BATON ROUGE (AP) — Last summer, a military veteran who was angry over the police treatment of black men ambushed law enforcement officers in Baton Rouge, killing three and wounding three before a sniper fatally shot him.

On Friday, District Attorney Hillar Moore III planned to hold a news conference to release videos and a report on the July 17 rampage. Moore’s office reviews all fatal police shootings in the parish to determine whether a killing was legally justified, though in this case there has been no suggestion that officers acted inappropriately.

Police said Gavin Long, a 29-year-old black man from Kansas City, Missouri, sought out law enforcement when he attacked the officers that Sunday morning. Long killed Baton Rouge officers Montrell Jackson, 32, and Matthew Gerald, 41, and East Baton Rouge Parish Sheriff’s Deputy Brad Garafola, 45.

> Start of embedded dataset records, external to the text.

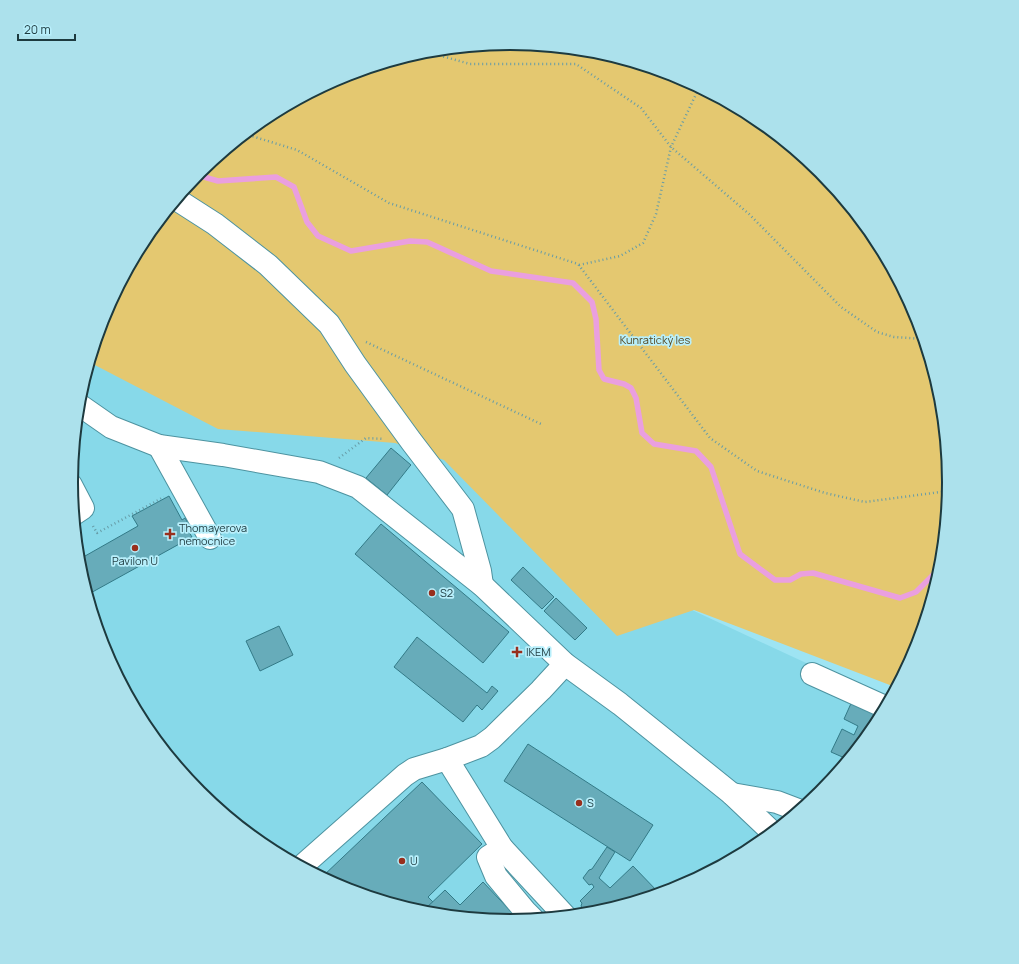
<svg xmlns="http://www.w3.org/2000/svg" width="1019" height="964" font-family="Manrope,sans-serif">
<rect width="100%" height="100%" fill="#9ee4f3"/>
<polygon fill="#87d9e9" points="145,238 677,603 888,701 874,726 820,793 753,847 677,888 595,913 509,921 424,913 341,887 265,847 199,792 144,726 104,650 79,567 71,482 79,396 104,314"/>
<polygon fill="#e4c870" points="510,43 595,51 678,77 754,117 820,172 875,238 915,314 940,397 948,482 940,568 915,650 895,687 694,610 617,636 444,460 395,443 218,429 89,362 104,314 145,238 199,171 266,117 342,76 424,51"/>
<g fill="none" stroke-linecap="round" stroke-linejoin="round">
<polyline stroke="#ea9fdf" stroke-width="5.5" points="197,175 218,181 276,177 294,187 307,222 318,236 351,251 410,241 427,242 491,271 573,283 592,302 596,319 599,370 604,379 624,384 631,388 636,398 642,433 654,444 696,451 711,467 740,554 775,580 790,580 801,574 813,573 900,598 916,592 940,568"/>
</g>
<g fill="#67acba" stroke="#337a87">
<polygon points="391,448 411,465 410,466 387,495 366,478"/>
<polygon points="169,496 182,520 185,518 190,527 187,529 192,537 87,595 79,567 78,560 138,526 132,516"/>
<polygon points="381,524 509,632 483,663 355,554"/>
<polygon points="523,567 554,597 542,609 511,580"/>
<polygon points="556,598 587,628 575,640 544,611"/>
<polygon points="279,626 293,655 260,671 246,641"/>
<polygon points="417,637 487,693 492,686 498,691 482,710 477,705 463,722 394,667"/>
<polygon points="853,699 882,712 874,726 847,759 831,752 842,729 854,735 858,726 844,719"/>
<polygon points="528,744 653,825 630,861 504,781"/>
<polygon points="422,782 482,844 428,897 433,902 422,912 341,887 322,877"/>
<polygon points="607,847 615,852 599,878 610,888 633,866 659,893 595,913 594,913 589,909 583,909 581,906 582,903 580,901 594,887 592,884 589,885 583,878 589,870 592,869"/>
<polygon points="483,882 519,920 509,921 422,912 445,890 460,905"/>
</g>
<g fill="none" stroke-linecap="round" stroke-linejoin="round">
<defs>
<g id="minor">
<polyline points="176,199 215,224 268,265 329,324 355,364 411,441 463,509 480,571 482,585"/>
<polyline points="78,404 111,427 159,446 223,455 319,472 358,487 482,585 565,664 620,704 732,794 772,832"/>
<polyline points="159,446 210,538"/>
<polyline points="71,485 83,508 74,514"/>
<polyline points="812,674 885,707"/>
<polyline points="447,759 502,848 565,916"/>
<polyline points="732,794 777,802 798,810"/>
<polyline points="502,848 488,857 496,876 525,911 533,919"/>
<polyline points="302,866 405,775 414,769 447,759 481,746 492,738 541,690 565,664"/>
</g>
</defs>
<use href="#minor" stroke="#4d93a0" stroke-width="24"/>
<g stroke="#679ca7" stroke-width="2.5" stroke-dasharray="1 3" stroke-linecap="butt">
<polyline points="424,51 470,64 576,64 641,108 671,147 749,214 841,307 877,332 894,337 923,339"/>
<polyline points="245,134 297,150 389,203 578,264 710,438 757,471 825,493 865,502 948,491"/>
<polyline points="579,265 620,256 643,243 656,214 671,147 697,92 701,89"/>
<polyline points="366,342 541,424"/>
<polyline points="339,458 366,438 384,439"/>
<polyline points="93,526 97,533 164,497"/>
</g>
<use href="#minor" stroke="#fff" stroke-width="22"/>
</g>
<g fill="#982f1d" stroke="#b8effb" stroke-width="1.5">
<path d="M168 528h4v4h4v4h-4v4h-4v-4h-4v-4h4z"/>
<circle cx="135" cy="548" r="4"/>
<circle cx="432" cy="593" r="4"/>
<path d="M515 646h4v4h4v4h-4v4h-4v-4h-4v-4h4z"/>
<circle cx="579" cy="803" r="4"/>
<circle cx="402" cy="861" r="4"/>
</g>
<g text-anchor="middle" stroke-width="3.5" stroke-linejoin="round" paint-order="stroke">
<g font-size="11" fill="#564921" stroke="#b8effb">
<text x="655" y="344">Kunratický les</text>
</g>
<g font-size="11" fill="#1d3a3f" stroke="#b8effb" text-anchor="start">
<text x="179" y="532">Thomayerova<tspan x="179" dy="13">nemocnice</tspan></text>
<text x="135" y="565" text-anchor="middle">Pavilon U</text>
<text x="440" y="597">S2</text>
<text x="526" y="656">IKEM</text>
<text x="587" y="807">S</text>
<text x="410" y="865">U</text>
</g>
</g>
<path d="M0 0H1019V964H0ZM78 482a432 432 0 1 1 864 0a432 432 0 1 1-864 0Z" fill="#ace1ec" fill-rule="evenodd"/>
<path fill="none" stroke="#1d3a3f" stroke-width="2" d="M78 482a432 432 0 1 1 864 0a432 432 0 1 1-864 0Z"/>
<path d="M18 34v6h57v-6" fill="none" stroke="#1d3a3f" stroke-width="2"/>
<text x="24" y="34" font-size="12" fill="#1d3a3f" stroke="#b8effb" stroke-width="3" paint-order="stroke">20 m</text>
</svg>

The attack occurred amid simmering tensions nationwide over the treatment of blacks by police. Just 10 days earlier, a sniper fired on a group of police officers in Dallas, killing five officers and wounding nine others. Two civilians were also wounded. Two days before that, an officer in Baton Rouge killed 37-year-old Alton Sterling, a black man, during a struggle that was captured on two cellphone videos and sparked nightly protests in the city.

Police have said Long wore black clothing and a ski mask and was armed with two rifles and a pistol when he parked his rental car near a beauty supply store and approached an empty police vehicle at the convenience store next door.

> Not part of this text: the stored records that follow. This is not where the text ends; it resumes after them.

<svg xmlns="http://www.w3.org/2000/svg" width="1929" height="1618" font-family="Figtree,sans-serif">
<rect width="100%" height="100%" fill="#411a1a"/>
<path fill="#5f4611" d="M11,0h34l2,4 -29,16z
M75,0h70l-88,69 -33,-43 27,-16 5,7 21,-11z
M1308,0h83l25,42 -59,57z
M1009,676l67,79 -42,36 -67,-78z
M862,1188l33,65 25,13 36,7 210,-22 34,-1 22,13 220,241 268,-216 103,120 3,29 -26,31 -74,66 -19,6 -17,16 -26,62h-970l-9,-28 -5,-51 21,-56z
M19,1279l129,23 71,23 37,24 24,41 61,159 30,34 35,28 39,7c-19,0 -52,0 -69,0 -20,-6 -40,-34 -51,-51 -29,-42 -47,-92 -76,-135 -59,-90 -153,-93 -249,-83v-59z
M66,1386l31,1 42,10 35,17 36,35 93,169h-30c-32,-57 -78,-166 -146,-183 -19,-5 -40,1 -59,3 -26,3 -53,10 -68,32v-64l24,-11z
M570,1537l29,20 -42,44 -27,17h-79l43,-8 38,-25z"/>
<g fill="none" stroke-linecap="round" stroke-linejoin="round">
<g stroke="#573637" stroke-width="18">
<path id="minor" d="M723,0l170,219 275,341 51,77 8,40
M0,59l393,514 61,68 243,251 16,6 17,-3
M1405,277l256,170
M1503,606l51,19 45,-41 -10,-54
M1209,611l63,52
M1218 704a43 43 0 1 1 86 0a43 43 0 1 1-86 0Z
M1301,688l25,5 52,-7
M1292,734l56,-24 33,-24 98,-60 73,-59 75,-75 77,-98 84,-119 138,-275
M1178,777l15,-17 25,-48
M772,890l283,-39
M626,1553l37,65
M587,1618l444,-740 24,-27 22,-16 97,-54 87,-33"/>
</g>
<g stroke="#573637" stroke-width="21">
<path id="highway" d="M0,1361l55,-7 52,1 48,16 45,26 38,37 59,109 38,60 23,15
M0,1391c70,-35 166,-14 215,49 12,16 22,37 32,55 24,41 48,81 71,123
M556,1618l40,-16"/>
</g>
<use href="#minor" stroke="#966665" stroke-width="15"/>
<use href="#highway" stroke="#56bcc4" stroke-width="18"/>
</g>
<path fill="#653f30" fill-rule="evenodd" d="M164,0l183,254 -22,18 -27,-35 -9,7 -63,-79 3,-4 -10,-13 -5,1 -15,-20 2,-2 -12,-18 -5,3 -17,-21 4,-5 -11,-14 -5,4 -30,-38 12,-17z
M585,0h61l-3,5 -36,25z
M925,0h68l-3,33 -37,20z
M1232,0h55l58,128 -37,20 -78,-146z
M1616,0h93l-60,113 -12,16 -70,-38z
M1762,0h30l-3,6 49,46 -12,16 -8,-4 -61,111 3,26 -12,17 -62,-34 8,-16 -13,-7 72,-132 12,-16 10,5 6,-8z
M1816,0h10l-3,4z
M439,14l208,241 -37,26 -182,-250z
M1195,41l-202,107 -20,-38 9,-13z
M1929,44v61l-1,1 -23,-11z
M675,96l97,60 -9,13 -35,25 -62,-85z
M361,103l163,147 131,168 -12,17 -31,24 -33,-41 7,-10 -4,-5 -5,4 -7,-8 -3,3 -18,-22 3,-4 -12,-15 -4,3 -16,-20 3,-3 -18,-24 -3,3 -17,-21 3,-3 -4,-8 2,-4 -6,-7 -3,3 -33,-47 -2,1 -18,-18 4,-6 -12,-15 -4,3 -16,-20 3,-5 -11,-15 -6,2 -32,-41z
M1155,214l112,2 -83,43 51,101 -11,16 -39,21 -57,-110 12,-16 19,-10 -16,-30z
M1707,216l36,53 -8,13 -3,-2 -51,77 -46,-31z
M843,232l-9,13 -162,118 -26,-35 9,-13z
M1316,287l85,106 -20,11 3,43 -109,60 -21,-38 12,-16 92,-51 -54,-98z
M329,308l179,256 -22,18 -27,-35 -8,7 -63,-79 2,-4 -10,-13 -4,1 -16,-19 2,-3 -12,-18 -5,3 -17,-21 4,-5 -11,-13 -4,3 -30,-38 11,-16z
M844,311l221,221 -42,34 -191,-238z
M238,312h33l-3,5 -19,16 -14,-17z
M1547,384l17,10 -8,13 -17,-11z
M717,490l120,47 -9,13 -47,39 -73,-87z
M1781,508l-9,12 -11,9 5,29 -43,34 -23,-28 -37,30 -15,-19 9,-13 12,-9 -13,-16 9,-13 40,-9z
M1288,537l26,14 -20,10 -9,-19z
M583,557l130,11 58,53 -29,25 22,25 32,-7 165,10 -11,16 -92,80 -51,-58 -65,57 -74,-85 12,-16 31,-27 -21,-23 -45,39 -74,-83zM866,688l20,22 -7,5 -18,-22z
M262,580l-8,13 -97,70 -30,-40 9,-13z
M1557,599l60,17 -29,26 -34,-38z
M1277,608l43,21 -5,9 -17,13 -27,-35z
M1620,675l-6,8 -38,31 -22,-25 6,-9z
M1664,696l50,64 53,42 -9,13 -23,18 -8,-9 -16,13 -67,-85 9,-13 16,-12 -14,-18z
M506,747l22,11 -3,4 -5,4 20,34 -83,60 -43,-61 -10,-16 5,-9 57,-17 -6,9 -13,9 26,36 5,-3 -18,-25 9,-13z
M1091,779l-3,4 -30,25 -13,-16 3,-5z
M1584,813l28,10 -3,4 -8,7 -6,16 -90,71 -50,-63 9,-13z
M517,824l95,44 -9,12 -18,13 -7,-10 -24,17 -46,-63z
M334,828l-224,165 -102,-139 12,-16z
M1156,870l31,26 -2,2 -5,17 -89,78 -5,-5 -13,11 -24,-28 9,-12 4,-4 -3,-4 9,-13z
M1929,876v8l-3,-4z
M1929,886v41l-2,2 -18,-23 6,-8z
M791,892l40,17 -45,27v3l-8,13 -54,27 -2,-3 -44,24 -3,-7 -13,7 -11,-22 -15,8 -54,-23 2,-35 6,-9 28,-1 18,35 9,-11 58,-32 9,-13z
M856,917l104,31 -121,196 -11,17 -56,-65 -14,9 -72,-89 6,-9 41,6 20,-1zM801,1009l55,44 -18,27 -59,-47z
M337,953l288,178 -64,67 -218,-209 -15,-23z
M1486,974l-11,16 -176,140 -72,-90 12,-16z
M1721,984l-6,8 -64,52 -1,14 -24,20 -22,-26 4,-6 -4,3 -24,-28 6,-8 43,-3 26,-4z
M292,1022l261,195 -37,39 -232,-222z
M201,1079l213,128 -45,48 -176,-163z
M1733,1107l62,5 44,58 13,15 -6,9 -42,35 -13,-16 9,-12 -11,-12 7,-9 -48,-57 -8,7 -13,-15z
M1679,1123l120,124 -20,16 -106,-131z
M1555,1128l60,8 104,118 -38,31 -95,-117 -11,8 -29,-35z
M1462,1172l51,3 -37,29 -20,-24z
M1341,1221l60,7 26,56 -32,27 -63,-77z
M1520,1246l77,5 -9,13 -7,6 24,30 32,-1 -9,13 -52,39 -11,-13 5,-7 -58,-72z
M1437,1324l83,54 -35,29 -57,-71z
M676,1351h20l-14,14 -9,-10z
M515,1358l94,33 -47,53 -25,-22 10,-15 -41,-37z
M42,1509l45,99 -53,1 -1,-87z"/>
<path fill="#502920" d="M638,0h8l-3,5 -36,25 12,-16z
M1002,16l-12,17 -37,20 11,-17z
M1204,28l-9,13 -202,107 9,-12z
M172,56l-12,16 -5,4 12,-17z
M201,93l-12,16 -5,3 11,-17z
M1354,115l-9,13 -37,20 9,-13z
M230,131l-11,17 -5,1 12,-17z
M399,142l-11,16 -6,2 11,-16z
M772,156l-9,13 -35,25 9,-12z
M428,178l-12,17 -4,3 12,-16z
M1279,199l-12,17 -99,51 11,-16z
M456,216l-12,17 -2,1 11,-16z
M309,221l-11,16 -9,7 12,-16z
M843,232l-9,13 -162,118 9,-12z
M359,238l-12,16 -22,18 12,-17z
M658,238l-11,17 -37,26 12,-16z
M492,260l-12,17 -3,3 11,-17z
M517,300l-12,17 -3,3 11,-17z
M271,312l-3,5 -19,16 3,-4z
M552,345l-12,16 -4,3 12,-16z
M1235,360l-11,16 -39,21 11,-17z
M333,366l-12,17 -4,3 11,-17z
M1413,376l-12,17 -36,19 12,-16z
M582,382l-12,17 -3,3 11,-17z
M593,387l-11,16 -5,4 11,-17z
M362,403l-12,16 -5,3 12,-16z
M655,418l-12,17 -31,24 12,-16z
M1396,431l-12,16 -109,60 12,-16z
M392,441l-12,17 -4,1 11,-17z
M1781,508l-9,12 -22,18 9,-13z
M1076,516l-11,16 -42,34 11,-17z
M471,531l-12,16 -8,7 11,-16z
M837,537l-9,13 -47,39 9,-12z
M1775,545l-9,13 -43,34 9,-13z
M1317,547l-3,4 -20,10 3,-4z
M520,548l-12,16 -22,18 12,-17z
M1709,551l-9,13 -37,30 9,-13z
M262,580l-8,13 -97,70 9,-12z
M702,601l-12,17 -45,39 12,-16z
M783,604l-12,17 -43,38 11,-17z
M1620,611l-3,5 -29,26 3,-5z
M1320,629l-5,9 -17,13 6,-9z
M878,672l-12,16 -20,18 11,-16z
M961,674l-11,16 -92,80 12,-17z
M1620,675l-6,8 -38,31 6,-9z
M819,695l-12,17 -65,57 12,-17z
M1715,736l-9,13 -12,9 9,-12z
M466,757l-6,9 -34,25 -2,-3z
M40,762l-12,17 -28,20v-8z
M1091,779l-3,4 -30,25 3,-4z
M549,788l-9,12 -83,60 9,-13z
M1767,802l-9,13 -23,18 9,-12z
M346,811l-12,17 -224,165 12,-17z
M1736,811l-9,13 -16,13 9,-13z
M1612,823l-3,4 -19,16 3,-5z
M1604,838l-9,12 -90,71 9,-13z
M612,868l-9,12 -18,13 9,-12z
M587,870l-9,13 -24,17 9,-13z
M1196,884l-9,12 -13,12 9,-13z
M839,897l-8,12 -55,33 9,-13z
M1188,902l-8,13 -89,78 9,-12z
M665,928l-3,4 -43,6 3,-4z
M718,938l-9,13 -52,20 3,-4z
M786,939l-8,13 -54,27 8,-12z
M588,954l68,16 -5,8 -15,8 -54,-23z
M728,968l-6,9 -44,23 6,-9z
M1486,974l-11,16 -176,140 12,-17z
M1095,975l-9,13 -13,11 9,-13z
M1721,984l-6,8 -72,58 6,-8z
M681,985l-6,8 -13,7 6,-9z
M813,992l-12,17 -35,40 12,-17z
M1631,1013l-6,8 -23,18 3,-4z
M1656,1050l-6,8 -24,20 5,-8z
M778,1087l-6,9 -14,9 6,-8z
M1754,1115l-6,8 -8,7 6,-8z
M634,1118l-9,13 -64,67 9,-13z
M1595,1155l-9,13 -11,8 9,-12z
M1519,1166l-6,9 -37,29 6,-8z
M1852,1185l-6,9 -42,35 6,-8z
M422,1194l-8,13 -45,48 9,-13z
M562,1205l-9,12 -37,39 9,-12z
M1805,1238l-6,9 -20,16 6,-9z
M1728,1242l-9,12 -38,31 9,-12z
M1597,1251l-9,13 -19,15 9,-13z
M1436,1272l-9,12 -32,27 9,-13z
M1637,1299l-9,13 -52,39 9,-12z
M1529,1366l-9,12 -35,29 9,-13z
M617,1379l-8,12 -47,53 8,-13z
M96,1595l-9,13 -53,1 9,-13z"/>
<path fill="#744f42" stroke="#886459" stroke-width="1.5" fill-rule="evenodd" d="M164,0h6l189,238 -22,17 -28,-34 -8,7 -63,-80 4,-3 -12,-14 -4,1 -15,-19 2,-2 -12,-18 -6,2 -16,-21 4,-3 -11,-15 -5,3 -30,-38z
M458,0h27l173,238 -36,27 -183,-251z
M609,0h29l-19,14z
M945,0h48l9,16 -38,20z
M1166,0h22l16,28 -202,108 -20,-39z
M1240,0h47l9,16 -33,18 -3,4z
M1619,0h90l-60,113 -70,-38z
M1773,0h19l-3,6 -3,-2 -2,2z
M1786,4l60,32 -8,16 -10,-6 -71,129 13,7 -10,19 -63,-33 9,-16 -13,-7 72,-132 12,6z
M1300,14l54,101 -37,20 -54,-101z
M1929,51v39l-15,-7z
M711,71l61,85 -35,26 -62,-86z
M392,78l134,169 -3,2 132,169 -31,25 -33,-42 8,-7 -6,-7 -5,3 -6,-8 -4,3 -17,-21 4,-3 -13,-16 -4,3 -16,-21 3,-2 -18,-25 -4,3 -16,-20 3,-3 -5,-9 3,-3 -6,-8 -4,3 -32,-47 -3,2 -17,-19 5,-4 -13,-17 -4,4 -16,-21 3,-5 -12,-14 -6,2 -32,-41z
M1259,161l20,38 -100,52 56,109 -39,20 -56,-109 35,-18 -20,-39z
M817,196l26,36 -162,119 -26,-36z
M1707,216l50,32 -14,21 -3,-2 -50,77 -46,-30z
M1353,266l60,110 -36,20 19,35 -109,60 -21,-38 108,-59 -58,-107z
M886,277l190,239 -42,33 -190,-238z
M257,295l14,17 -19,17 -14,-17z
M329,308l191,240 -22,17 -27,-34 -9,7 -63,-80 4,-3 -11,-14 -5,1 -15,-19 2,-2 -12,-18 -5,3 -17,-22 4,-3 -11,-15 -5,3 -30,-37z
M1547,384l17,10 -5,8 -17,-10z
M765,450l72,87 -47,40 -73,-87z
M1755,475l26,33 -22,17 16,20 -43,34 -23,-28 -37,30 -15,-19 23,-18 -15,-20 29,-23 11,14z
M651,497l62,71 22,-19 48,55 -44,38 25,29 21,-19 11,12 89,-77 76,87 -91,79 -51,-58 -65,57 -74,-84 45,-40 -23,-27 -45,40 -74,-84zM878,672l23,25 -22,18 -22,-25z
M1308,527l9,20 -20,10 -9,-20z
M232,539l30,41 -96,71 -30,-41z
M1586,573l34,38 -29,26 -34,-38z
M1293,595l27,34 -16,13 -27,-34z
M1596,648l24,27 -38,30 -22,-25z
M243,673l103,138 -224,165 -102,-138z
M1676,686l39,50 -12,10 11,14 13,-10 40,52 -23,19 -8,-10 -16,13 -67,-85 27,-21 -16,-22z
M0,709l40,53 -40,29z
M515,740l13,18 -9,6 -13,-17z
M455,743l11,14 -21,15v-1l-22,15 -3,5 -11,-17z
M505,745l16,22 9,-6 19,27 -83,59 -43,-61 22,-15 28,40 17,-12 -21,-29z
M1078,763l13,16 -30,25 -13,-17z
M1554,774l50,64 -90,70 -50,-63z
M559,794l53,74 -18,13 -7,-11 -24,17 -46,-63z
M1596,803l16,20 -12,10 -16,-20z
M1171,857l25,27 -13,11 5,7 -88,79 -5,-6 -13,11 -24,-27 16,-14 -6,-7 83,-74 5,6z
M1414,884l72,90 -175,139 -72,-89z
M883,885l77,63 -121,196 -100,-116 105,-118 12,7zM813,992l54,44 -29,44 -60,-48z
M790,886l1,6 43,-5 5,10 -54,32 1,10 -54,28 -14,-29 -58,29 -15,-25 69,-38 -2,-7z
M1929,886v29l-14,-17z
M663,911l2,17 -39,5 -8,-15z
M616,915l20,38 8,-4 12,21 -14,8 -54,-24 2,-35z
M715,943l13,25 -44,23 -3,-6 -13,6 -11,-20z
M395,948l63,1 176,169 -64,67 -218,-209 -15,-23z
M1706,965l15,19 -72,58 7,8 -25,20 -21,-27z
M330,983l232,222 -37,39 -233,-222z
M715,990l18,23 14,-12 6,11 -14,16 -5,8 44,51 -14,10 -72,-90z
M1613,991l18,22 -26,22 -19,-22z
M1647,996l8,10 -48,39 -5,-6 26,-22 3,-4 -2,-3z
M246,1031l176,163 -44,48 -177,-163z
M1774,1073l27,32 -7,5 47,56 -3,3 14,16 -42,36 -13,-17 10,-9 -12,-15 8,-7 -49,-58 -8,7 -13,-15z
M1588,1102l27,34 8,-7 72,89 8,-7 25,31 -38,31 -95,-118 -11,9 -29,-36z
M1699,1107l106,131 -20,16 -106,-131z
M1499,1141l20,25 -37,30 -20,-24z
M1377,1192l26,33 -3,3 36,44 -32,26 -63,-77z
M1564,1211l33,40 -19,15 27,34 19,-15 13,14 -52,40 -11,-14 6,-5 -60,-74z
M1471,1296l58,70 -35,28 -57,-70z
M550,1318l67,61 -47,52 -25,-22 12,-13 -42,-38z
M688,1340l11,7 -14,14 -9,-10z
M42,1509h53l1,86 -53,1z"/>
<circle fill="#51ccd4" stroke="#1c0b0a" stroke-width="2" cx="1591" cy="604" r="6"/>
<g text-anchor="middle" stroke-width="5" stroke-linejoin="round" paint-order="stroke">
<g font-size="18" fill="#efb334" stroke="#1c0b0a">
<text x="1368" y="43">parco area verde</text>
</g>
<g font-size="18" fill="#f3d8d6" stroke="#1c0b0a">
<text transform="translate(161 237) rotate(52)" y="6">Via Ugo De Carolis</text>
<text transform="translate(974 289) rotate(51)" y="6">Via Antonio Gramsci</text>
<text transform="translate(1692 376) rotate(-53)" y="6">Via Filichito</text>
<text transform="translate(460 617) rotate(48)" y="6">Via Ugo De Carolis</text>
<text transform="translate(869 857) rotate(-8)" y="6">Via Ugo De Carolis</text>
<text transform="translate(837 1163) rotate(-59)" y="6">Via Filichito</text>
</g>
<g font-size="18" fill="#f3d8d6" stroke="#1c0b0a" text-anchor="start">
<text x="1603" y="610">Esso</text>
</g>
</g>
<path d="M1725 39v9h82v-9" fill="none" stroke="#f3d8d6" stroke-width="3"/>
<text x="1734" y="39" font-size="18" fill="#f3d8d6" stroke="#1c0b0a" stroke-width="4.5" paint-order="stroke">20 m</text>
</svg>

“Other people, he totally ignored them. He acted like they weren’t even there,” East Baton Rouge Parish Sheriff Sid Gautreaux said last year.

After Long shot two officers, Garafola drew his gun, took cover behind a trash bin and tried to rescue one of the wounded officers. Long shot him to death and shot the wounded officer twice more at close range.

Long traded gunfire with other officers before a police sniper shot him from more than 100 yards away.

Long served in the Marines from 2005 to 2010, including a seven-month stint in 2008 in Iraq. He was a data network specialist who reached the rank of sergeant before an honorable discharge.

Long never saw combat in Iraq, but he told doctors he suffered from post-traumatic stress disorder because a friend showed him videos of maimed and decapitated bodies, medical records showed.

Doctors at the Veterans Administration Medical Center in Kansas City, Missouri, diagnosed Long in November 2011 as suffering from an “adjustment disorder with depressed mood,” but not PTSD.

Long had posted rambling internet videos calling for violence in response to police treatment of African-Americans, which he said constituted “oppression.”

He also purportedly described his actions as a “necessary evil” in a manifesto that an Ohio man says was sent to him by Long less than an hour before the shootings.

His mother, Corine Woodley, told PBS talk show host Tavis Smiley that her son would “pretty much lose it” and become furious every time he heard about a black man being shot by police in what he considered an unlawful manner.